#### [TASK ITEM]
Report, in full, every line of the records below that contains the string "exceed". Treat uppercase and lowercase as different.

#### [DATA RECORDS]

- Opening Delimiter -

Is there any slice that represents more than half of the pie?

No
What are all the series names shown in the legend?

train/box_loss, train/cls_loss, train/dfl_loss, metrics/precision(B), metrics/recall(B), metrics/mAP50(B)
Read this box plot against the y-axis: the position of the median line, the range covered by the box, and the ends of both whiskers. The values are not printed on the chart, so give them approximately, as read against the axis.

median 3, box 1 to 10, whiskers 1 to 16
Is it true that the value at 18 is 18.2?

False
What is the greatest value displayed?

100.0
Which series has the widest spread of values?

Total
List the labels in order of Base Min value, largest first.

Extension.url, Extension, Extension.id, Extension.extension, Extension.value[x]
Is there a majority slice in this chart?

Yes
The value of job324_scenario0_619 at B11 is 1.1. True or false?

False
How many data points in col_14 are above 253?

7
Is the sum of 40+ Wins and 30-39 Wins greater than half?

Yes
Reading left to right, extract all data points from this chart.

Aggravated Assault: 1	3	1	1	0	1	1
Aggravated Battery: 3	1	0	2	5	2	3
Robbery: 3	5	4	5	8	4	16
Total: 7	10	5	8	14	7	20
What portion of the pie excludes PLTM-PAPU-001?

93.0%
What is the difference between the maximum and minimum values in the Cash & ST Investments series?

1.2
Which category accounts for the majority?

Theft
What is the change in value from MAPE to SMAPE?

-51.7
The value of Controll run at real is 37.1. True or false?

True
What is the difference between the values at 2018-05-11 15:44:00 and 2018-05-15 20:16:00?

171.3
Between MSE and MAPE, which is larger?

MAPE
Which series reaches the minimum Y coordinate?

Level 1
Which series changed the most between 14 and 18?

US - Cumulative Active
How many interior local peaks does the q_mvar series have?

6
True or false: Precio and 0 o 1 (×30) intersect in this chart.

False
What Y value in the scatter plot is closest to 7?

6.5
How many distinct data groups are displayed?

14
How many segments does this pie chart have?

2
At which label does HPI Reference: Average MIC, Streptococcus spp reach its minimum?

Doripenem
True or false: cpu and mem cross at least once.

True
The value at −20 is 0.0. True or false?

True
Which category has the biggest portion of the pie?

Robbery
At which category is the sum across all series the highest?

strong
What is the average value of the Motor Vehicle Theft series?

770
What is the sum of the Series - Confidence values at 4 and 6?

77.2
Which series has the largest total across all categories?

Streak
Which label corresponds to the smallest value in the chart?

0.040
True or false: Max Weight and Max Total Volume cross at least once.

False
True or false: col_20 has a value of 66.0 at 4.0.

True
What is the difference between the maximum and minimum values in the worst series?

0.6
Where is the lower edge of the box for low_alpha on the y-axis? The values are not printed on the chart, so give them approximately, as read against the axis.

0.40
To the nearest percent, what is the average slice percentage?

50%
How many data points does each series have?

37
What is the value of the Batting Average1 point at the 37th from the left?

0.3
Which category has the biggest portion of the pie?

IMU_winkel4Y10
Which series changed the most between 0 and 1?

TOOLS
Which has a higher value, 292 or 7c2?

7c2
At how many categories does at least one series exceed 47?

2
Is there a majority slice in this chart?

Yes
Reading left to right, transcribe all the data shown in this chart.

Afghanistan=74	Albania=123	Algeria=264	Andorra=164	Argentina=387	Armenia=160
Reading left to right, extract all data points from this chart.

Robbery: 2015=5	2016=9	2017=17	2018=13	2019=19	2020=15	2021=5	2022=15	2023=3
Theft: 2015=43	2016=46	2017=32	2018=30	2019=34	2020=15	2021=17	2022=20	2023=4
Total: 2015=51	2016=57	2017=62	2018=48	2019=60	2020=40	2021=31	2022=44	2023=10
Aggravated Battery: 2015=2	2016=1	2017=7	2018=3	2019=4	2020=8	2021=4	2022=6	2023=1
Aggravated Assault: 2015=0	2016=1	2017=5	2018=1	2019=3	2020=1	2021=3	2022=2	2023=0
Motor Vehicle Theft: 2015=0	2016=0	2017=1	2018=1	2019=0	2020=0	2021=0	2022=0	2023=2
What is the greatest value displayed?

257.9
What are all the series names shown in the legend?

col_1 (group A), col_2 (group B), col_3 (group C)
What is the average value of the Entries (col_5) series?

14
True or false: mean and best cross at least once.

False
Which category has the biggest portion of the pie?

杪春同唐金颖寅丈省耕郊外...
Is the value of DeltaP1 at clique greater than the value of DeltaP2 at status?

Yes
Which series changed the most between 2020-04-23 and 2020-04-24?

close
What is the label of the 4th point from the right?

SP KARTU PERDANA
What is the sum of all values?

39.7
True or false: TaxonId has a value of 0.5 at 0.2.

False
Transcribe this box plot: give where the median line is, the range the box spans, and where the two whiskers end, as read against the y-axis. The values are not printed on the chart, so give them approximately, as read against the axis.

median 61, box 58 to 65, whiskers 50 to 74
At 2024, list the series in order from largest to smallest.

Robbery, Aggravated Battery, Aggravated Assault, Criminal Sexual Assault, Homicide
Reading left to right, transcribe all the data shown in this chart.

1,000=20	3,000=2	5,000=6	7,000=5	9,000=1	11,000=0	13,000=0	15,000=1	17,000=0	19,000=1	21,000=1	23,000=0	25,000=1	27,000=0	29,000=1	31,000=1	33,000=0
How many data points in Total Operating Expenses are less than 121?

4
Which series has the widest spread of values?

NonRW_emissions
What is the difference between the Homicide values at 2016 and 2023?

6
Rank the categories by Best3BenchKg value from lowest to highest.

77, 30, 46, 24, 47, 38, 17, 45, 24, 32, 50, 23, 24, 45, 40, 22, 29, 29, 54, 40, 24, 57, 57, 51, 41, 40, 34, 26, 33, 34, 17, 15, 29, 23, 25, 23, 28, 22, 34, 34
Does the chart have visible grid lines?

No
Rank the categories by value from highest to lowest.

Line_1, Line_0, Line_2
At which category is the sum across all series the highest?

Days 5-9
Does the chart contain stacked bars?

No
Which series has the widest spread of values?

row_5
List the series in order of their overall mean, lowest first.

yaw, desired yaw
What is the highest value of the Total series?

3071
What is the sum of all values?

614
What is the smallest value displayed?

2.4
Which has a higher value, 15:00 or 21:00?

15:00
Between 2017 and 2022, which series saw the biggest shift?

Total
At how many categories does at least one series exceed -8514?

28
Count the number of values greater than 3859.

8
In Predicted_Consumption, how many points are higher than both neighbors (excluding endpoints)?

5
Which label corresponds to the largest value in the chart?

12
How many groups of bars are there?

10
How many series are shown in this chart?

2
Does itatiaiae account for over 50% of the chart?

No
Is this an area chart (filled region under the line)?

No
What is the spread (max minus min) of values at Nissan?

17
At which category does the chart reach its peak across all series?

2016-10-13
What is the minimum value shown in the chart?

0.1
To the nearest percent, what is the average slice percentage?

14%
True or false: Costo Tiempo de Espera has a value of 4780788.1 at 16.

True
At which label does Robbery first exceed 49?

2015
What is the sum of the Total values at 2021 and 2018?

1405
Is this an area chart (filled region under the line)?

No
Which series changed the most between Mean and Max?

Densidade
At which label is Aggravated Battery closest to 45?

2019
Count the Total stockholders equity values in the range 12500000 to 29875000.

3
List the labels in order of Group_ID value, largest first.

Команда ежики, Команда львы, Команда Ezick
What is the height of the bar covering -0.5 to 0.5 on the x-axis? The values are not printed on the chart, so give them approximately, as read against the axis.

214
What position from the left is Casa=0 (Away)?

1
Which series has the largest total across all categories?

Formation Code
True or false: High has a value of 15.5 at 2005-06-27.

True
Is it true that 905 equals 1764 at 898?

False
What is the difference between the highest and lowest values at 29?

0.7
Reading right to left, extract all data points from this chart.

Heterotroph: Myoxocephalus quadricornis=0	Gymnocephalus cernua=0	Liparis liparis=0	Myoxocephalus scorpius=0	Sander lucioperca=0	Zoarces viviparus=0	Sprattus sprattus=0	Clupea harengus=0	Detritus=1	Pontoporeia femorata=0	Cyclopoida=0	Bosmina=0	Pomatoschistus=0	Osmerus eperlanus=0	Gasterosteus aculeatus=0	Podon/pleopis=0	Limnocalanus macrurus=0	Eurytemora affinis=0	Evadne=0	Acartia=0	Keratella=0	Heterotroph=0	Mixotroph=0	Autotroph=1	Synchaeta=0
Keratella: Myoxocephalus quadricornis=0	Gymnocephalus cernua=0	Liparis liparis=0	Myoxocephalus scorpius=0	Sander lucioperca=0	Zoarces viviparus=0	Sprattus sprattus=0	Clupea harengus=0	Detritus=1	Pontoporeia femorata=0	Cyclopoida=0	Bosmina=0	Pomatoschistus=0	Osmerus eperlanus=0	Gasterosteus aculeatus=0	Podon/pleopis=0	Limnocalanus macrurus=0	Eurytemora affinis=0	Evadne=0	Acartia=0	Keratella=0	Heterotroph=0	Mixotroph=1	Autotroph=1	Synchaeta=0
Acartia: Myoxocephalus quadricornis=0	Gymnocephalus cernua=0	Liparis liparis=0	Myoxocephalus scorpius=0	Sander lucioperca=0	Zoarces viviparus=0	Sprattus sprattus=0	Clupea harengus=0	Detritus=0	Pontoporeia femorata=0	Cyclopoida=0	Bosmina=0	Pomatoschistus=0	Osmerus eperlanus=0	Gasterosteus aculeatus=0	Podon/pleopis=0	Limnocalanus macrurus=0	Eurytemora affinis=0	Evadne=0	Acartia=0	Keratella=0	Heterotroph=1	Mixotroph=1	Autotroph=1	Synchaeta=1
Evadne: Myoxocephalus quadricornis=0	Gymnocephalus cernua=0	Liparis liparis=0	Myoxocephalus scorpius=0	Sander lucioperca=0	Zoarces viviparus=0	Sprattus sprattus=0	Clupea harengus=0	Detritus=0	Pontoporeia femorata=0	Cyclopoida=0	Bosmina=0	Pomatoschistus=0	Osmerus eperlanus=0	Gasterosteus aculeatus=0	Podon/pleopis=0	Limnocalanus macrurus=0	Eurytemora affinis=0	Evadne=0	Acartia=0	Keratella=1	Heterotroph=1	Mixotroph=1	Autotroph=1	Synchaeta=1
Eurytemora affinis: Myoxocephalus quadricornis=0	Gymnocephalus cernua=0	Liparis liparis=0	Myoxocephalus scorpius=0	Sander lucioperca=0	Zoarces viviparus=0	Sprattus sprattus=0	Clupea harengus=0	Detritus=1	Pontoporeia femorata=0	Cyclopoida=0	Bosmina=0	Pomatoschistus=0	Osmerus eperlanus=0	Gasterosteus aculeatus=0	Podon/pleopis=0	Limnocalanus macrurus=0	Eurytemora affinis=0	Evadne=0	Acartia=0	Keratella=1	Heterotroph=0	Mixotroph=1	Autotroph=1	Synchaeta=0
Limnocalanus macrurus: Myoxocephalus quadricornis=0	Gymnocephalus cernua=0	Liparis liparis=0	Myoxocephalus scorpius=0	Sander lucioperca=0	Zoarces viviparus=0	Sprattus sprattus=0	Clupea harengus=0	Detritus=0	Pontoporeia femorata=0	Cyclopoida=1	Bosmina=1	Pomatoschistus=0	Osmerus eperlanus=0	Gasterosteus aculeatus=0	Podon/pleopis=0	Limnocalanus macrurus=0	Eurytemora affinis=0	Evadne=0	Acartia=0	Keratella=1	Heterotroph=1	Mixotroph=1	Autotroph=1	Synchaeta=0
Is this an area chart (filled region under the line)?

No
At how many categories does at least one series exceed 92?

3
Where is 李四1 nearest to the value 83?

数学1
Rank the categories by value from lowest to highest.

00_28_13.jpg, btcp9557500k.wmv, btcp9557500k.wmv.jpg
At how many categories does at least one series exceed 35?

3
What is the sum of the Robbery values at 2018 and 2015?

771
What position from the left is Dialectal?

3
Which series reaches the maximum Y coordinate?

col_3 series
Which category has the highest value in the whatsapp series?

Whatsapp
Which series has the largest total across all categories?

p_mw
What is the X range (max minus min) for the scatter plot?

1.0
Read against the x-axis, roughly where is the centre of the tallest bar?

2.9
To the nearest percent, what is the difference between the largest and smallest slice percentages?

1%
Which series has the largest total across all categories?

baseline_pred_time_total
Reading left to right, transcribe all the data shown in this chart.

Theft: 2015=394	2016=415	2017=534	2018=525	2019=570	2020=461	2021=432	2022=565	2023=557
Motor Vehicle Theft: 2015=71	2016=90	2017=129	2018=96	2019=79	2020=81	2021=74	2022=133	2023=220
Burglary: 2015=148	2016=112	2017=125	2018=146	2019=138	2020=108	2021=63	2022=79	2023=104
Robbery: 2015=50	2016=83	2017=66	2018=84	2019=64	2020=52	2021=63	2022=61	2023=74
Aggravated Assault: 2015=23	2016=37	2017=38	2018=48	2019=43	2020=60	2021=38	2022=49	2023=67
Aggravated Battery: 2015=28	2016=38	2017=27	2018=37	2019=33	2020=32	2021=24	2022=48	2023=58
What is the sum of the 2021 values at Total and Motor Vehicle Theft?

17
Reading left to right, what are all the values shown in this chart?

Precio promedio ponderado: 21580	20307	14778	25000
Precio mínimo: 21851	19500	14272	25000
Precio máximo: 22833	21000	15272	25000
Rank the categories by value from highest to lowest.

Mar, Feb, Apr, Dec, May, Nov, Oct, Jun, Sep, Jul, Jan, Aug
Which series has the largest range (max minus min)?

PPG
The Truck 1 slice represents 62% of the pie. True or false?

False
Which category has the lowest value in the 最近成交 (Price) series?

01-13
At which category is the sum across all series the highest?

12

- Closing Delimiter -

#### [RESULT]
At how many categories does at least one series exceed 47?
At how many categories does at least one series exceed -8514?
At which label does Robbery first exceed 49?
At how many categories does at least one series exceed 92?
At how many categories does at least one series exceed 35?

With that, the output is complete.